ASSIGNED TASK
Duplicate the text of each row below, keeping every line unchanged and in the same order.

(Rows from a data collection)
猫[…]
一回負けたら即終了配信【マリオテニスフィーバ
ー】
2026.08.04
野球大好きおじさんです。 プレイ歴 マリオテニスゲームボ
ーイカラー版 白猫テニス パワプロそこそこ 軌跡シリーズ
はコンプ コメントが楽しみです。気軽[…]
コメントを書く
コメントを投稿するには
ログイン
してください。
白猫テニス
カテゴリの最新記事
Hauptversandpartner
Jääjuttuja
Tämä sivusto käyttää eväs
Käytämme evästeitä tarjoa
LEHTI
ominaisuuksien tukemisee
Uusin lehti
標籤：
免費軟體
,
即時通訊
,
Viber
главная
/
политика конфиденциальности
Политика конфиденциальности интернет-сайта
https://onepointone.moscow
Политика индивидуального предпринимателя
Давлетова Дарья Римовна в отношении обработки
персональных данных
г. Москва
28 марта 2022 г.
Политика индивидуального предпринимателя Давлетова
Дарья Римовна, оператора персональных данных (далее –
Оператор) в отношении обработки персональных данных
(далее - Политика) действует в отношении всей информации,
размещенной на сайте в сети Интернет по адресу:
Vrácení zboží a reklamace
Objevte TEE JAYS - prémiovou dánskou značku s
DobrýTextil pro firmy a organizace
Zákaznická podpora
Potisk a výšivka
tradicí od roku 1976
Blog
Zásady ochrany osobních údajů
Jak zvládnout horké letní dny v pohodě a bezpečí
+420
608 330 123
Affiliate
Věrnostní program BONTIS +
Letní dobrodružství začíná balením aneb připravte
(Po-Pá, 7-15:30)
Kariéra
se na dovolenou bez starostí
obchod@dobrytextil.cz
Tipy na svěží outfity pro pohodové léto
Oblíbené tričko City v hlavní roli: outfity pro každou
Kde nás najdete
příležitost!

TASK RESPONSE
猫[…]
一回負けたら即終了配信【マリオテニスフィーバ
ー】
2026.08.04
野球大好きおじさんです。 プレイ歴 マリオテニスゲームボ
ーイカラー版 白猫テニス パワプロそこそこ 軌跡シリーズ
はコンプ コメントが楽しみです。気軽[…]
コメントを書く
コメントを投稿するには
ログイン
してください。
白猫テニス
カテゴリの最新記事
Hauptversandpartner
Jääjuttuja
Tämä sivusto käyttää eväs
Käytämme evästeitä tarjoa
LEHTI
ominaisuuksien tukemisee
Uusin lehti
標籤：
免費軟體
,
即時通訊
,
Viber
главная
/
политика конфиденциальности
Политика конфиденциальности интернет-сайта
https://onepointone.moscow
Политика индивидуального предпринимателя
Давлетова Дарья Римовна в отношении обработки
персональных данных
г. Москва
28 марта 2022 г.
Политика индивидуального предпринимателя Давлетова
Дарья Римовна, оператора персональных данных (далее –
Оператор) в отношении обработки персональных данных
(далее - Политика) действует в отношении всей информации,
размещенной на сайте в сети Интернет по адресу:
Vrácení zboží a reklamace
Objevte TEE JAYS - prémiovou dánskou značku s
DobrýTextil pro firmy a organizace
Zákaznická podpora
Potisk a výšivka
tradicí od roku 1976
Blog
Zásady ochrany osobních údajů
Jak zvládnout horké letní dny v pohodě a bezpečí
+420
608 330 123
Affiliate
Věrnostní program BONTIS +
Letní dobrodružství začíná balením aneb připravte
(Po-Pá, 7-15:30)
Kariéra
se na dovolenou bez starostí
obchod@dobrytextil.cz
Tipy na svěží outfity pro pohodové léto
Oblíbené tričko City v hlavní roli: outfity pro každou
Kde nás najdete
příležitost!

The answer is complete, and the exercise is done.